You come up with a business idea, implemented the business plan, now you need the cash to put it in action. Well, I hate to say it, but it will be much more difficult to obtain than if you are going to one of the top schools. Surely, many ventures and companies pour money into “well-rounded” business ideas, but it is not the same for students in top universities. Getting hundreds of thousands of dollars and even millions in funding for a student start-up is a lot more doable than compared to everybody else from other non-top universities. Thus, really limiting the drive and productivity of another potentially successful start-up we could have today. Not securing funding really puts you in a no-go zone.

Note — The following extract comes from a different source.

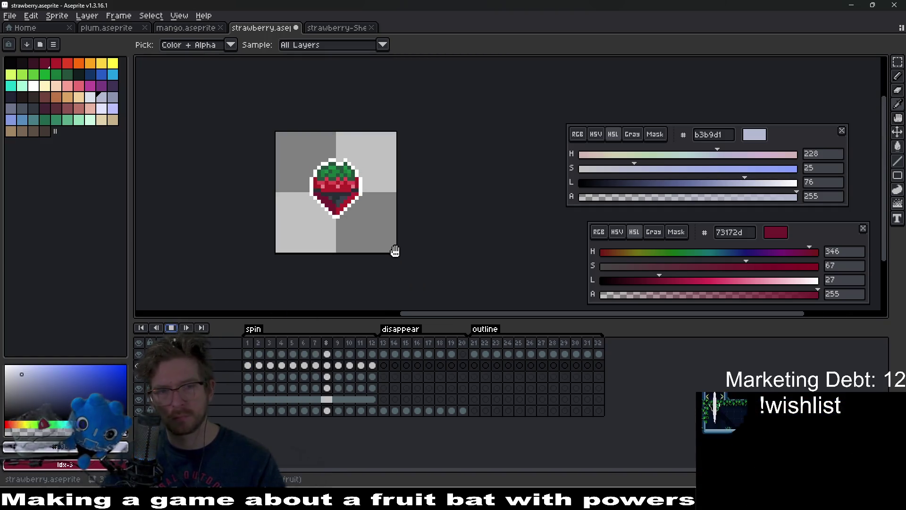
pyautogui.scroll(-1, 404, 225)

*** Taking Jobs Not Relating to Their Major? ***

This is honestly the biggest and most problematic thing I see. If you have LinkedIn, next time you see a graduate from one of the top schools posting, try looking at what the person majored in and correlate that to the job offer they have gotten, most of the time yes – it will be related to their major, but what is becoming most common is because they are coming from a top tier university, any degree will get them almost any job. I’ve seen students graduating with Liberal Studies, History, Sociology, and other degrees getting jobs in engineering, finance, accounting, and other unrelated fields (without minors). Just because the person is coming from one of the top schools, is it really fair for them to take your position – like in my case a history major taking finance position? I don’t think so and sadly this is becoming really common as to the reputation of school is much more important to companies than a student itself.

Is it Really Overrated?

The answer is actually very simple. Yes, getting an education from one of the top schools will result in a much better situation – no matter what might happen in the world, students from top schools will not have problem being chosen as a top applicant. But is it overrated? Over the past few years getting my undergraduate degree – I have been really learning more and more about what is more important today which is networking and I will talk about it in next article. Sure, graduating from top schools benefits you in many ways and most importantly guarantees you the entry into a more prosperous job field and securing that dream position, but what about many more other students that are not coming from top schools and top of the class?

Today and it has been for decades now, top schools marketing is undoubtedly top-notch when keeping up their reputation. Do I believe this trend will eventually go away? Absolutely, there is an ending to everything and new things will arise in this everchanging world. It could take years, lifetimes, and many more other factors to play that we can see today evolving as the world is recovering from a major event that is shaking up everything everywhere.

Bottom line

On one side we do really need to value the hard work the students put in by getting into the top schools, but on the other side students graduating from “everywhere else” have to face the hurdle of trying to get into their field they majored in when a person from a top school can get that job by just having a top school under their belt (even if the major has nothing to do with the field they are trying to get in).For example, just today in the morning seeing “Sociology” major from Harvard getting a summer analyst position at Goldman Sachs, what does sociology has to do with finance?